McCain, alone among Republicans, can bring him back to earth. Obama talks about crossing the partisan aisle and ending polarization, but he's never done it in any serious way. McCain specializes in it--one more thing infuriating many Republicans. He's joined with Democrats on campaign finance reform, immigration, global warming, judicial nominations, and a lot more.

Imagine a presidential debate this fall between McCain and Obama, the coalition candidate versus the consensus candidate. McCain, for sure, would skewer him on national security, the war on terrorism, taxes, and spending. Would Obama dare invoke his signature response and claim McCain is being divisive and partisan and we must rise above such disagreements? If he did, would it work?

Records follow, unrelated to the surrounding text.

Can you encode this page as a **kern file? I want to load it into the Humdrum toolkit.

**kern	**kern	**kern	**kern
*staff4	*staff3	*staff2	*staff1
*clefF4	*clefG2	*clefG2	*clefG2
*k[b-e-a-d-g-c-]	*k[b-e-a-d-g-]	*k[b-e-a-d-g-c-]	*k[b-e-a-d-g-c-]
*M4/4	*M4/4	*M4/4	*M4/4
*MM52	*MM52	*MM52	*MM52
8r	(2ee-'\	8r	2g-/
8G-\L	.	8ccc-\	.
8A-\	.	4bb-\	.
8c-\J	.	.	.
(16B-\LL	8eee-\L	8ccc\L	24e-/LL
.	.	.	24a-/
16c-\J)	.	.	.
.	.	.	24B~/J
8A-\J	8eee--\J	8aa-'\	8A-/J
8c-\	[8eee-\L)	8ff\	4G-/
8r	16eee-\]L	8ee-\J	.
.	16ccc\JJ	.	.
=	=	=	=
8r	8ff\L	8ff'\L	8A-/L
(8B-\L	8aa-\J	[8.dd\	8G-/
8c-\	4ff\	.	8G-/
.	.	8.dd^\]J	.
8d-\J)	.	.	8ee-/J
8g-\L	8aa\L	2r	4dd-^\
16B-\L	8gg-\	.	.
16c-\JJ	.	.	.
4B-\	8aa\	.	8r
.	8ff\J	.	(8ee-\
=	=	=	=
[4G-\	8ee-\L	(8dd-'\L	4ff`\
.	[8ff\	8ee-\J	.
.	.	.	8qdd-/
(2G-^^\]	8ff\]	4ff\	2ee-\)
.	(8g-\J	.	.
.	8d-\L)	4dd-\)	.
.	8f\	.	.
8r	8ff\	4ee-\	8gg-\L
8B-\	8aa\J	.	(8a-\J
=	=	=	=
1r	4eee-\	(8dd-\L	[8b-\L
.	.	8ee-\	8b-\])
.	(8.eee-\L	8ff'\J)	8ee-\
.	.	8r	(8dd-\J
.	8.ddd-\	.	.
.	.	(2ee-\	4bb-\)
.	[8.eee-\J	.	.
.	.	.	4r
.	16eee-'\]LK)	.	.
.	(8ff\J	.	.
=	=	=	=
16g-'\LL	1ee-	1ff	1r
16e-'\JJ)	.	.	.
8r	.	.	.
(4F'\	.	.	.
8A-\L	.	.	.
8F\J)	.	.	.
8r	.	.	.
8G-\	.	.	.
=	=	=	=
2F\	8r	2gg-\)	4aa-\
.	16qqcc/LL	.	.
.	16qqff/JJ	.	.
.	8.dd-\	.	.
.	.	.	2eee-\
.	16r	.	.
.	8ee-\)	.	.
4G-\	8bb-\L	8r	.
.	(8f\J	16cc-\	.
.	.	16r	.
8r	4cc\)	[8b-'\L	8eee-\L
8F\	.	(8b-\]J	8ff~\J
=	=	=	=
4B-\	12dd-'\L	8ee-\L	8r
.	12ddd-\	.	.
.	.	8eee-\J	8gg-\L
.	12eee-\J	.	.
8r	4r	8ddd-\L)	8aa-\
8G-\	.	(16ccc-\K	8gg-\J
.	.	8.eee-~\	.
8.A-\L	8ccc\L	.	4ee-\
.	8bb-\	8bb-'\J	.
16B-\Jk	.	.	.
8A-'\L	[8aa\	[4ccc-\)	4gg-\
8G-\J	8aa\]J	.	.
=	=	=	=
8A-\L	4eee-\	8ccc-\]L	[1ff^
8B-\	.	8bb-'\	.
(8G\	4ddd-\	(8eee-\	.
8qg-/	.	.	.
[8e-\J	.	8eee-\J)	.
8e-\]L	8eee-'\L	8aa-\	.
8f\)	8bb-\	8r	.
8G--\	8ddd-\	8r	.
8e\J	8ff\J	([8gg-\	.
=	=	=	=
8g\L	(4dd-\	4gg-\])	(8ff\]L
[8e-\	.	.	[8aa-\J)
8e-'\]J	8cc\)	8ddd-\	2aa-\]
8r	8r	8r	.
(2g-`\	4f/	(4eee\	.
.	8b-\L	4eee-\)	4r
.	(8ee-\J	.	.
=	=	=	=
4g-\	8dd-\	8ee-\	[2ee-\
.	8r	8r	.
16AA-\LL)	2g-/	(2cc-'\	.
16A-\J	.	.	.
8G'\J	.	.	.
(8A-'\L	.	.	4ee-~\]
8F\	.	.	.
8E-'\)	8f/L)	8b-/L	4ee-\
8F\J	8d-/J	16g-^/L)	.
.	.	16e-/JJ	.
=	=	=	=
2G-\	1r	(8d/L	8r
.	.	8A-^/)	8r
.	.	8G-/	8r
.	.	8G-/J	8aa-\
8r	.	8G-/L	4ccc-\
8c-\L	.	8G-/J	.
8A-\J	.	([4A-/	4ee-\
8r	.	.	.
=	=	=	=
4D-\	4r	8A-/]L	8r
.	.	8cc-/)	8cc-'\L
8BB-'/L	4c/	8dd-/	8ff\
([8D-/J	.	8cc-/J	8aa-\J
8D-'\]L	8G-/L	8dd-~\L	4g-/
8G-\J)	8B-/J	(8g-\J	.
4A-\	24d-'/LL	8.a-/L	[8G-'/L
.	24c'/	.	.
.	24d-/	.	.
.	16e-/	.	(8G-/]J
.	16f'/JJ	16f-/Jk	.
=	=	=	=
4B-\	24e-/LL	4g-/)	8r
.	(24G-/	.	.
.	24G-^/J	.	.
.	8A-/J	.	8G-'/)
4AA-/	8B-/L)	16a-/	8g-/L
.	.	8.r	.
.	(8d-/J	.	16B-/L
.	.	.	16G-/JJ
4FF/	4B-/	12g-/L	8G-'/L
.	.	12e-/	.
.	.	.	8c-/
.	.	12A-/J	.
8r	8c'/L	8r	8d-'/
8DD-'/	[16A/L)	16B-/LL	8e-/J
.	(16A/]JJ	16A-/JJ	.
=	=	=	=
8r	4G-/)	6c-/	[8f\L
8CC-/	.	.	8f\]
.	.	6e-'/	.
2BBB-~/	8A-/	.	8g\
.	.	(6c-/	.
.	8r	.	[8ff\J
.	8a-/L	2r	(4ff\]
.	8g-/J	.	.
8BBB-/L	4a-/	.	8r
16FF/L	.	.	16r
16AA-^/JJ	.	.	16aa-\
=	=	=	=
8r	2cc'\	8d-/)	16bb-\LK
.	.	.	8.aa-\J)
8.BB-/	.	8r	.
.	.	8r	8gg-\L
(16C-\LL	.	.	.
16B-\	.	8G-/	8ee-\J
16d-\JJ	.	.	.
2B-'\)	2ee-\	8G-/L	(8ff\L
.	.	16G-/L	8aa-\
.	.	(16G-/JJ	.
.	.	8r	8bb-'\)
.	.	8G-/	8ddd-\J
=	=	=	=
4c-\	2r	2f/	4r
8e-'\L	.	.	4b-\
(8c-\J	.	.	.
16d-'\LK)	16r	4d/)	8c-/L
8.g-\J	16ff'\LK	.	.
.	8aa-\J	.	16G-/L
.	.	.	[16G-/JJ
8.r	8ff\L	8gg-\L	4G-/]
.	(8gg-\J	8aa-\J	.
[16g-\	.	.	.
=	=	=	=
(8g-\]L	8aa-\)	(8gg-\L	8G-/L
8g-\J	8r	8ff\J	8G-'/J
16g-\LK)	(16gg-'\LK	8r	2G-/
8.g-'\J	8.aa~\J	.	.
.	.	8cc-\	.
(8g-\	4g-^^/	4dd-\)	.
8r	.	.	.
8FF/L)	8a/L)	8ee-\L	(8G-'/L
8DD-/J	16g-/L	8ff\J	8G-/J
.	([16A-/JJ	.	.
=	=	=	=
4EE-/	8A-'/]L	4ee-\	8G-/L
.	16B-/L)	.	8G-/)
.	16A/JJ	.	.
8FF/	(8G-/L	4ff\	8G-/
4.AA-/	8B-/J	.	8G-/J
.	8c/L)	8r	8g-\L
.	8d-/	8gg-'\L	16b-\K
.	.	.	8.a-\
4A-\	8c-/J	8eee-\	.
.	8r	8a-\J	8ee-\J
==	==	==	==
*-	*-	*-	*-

Many hardcore McCain opponents among the conservative base hate to admit this, and many remain committed to sitting out the election.

But on the key issues faces us this year - on fiscal policy, healthcare, personal responsiblity, and the war in Iraq - the differences between the candidates are stark.

The left hoped for a Mitt Romney nomination, a candidate they could have torn to shreds on ideological inconsistencies and inexperience. Not so with the Arizona Senator: McCain's an endless nightmare to the big government surrender forces of the America-bashing, nihilist left.